Powrót na kort jest dla Carrie nie tylko szansą na odzyskanie rekordu, ale też okazją do dostrzeżenia innych wymiarów związków międzyludzkich obecnych w jej życiu:

🎾relacji z tatą-trenerem, która ulega znacznym przemianom z racji wieku, życiowego doświadczenia i większej odwagi w wyrażaniu własnych opinii oraz umiejętności stawiania granic;

🎾relacji z przeciwniczkami, które po latach w zaskakujący sposób nabierają miękkości i pozwalają Carrie dostrzec we współzawodniczkach nie tylko kolekcję słabych i mocnych stron;

🎾relacji intymnych, w których stopniowo uczy się odsłaniać czułe punkty i eksploruje swoją wrażliwą stronę;

🎾relacji z sobą, w której dopiero teraz pozwala sobie na różne emocje.


Reid rozpięła na szkielecie tenisowych pojedynków wspaniałą historię o poszukiwaniu własnego ja, przedefiniowaniu utartych schematów i wyjściu poza ciasne ramy opracowanych strategii. Przeplata niezwykle plastyczne opisy błyskotliwymi dialogami skrzącymi się emocjami i sarkazmem, dzięki którym postaci zyskują wyjątkowe temperamenty.

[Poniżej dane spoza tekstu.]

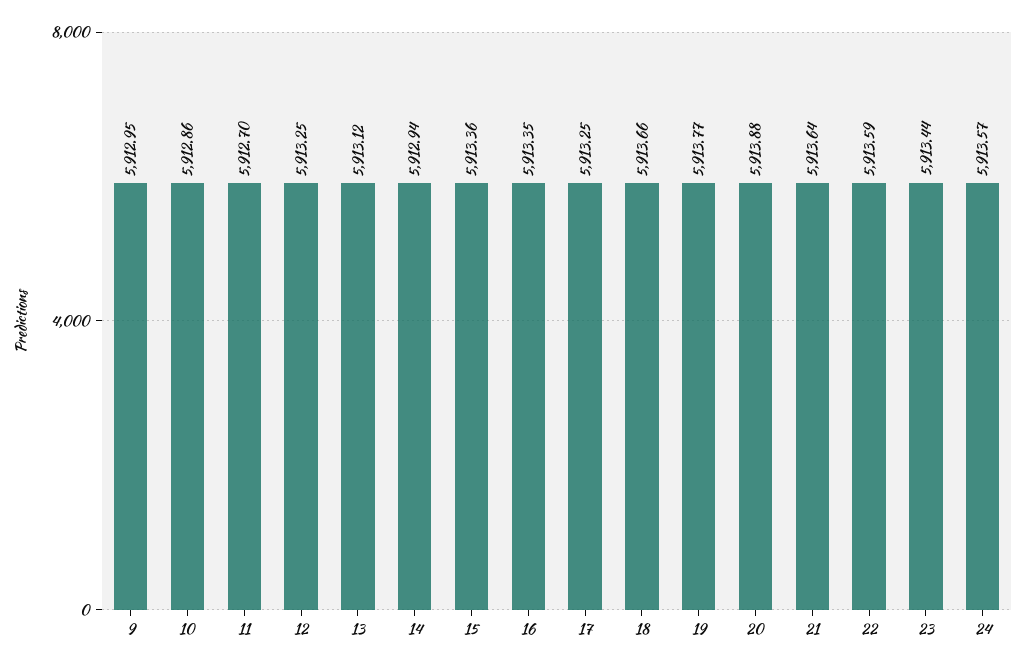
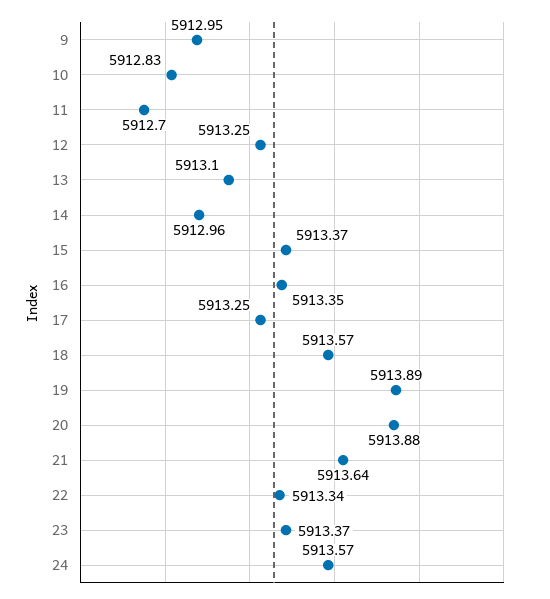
  {
    "9": 5912.95,
-   "10": 5912.86,
+   "10": 5912.83,
    "11": 5912.7,
    "12": 5913.25,
-   "13": 5913.12,
+   "13": 5913.1,
-   "14": 5912.94,
+   "14": 5912.96,
-   "15": 5913.36,
+   "15": 5913.37,
    "16": 5913.35,
    "17": 5913.25,
-   "18": 5913.66,
+   "18": 5913.57,
-   "19": 5913.77,
+   "19": 5913.89,
    "20": 5913.88,
    "21": 5913.64,
-   "22": 5913.59,
+   "22": 5913.34,
-   "23": 5913.44,
+   "23": 5913.37,
    "24": 5913.57
  }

W tych pełnych ironii, dynamicznych wymianach rewelacyjnie odbijają się cechy charakteru poszczególnych postaci - i to zdecydowanie dialogi są najmocniejszą stroną w "Carrie Soto powraca". Reid bardzo sprawnie manewruje też w warstwie językowej, tym razem sięgając po język prostszy, bardziej bezpośredni i dosadny, daleko odchodząc od barokowych i starannie wycyzelowanych zdań, do których przyzwyczaiła czytelnika w "Siedmiu mężach Evelyn Hugo". Ta zmiana świetnie koresponduje z charakterem i sposobem komunikacji głównej bohaterki, dzięki czemu cała opowieść jest przesycona zupełnie inną atmosferą niż nostalgiczne wspomnienia gwiazdy Hollywood. 

Podsumowując: pod względem struktury ta książka zdecydowanie bardziej przypomina "Siedmiu mężów Evelyn Hugo". Mamy jedną bohaterkę, a czytelnik stopniowo odkrywa jej historię poprzez kolejne wydarzenia - w przeciwieństwie do narracji pracującej jednocześnie nad wieloma postaciami, tak jak ma to miejsce np. w "Malibu płonie". Motywy wybrane przez Reid nie są szczególnie odkrywcze, ale już sposób ich przedstawienia jest dla niej bardzo typowy; osadzając tę fabułę w unwiersum tenisowego Wielkiego Szlema zaprasza czytelnika do świata dostępnego dla nielicznych, garściami czerpiąc z historii zawodników i ich karier. Poleciłabym tę książkę przede wszystkim osobom choć minimalnie zainteresowanym tenisem, a już fanom sportu to jako lekturę obowiązkową - Reid opisuje mecze w taki sposób, że można poczuć molekuły mączki na Roland Garros i elektryczną atmosferę tłumu na US Open bez wychodzenia za próg domu.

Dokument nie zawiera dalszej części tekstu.